EXERCISE DESCRIPTION: You are to retype exactly the line with "interpretasi nilainya perlu" and every line after it in the entries below.

AVAILABLE RECORDS:
^^^^^^^^
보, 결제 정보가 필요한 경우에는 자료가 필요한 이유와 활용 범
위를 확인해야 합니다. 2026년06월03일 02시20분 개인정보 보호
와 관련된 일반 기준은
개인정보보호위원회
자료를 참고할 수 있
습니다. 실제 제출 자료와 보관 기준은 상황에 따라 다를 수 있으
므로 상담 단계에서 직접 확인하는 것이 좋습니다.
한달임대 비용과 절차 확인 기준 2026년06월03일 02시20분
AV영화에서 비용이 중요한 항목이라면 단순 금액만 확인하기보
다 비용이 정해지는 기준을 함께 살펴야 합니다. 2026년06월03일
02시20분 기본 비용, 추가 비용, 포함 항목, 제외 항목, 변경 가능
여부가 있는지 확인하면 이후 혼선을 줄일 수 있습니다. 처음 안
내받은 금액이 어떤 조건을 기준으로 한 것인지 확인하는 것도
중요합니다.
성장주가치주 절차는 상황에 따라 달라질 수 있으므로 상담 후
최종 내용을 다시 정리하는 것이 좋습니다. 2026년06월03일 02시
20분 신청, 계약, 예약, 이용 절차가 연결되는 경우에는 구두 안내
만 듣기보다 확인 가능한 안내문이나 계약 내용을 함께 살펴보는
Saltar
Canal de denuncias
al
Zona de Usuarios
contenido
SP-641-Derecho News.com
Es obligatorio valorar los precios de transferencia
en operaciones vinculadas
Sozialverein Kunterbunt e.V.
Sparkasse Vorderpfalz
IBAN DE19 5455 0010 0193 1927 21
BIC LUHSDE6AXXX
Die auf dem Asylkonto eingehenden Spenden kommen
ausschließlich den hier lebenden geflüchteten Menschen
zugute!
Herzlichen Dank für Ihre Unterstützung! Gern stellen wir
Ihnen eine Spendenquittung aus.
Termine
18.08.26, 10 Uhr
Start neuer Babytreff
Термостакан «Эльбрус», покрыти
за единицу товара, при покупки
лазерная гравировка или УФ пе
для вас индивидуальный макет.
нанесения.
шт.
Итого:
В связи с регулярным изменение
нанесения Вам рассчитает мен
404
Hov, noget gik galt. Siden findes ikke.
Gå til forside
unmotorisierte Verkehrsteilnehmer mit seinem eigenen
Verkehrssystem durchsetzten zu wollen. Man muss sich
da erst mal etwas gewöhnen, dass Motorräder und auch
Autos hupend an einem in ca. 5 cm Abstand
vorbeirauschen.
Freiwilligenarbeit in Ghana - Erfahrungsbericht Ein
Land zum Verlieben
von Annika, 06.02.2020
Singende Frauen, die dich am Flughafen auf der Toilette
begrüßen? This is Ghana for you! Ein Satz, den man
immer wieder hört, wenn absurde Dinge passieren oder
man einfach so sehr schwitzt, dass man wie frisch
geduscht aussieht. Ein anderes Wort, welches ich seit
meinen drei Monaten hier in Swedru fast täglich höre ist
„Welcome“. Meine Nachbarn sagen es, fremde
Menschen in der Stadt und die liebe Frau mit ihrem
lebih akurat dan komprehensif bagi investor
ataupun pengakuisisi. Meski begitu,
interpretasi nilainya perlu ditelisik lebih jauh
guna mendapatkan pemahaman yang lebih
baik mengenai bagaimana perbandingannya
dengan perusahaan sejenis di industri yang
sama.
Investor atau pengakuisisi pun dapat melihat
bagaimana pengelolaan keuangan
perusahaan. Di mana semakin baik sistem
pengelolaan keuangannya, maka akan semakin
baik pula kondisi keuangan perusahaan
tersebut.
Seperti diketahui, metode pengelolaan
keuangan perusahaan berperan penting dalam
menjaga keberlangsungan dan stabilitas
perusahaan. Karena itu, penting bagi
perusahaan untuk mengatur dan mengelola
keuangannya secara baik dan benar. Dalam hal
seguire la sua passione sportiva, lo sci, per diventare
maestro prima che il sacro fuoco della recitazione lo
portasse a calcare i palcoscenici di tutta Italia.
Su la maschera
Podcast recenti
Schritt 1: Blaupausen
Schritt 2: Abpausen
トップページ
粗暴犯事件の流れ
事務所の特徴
^^^^^^^^
WRITTEN RESPONSE:
interpretasi nilainya perlu ditelisik lebih jauh
guna mendapatkan pemahaman yang lebih
baik mengenai bagaimana perbandingannya
dengan perusahaan sejenis di industri yang
sama.
Investor atau pengakuisisi pun dapat melihat
bagaimana pengelolaan keuangan
perusahaan. Di mana semakin baik sistem
pengelolaan keuangannya, maka akan semakin
baik pula kondisi keuangan perusahaan
tersebut.
Seperti diketahui, metode pengelolaan
keuangan perusahaan berperan penting dalam
menjaga keberlangsungan dan stabilitas
perusahaan. Karena itu, penting bagi
perusahaan untuk mengatur dan mengelola
keuangannya secara baik dan benar. Dalam hal
seguire la sua passione sportiva, lo sci, per diventare
maestro prima che il sacro fuoco della recitazione lo
portasse a calcare i palcoscenici di tutta Italia.
Su la maschera
Podcast recenti
Schritt 1: Blaupausen
Schritt 2: Abpausen
トップページ
粗暴犯事件の流れ
事務所の特徴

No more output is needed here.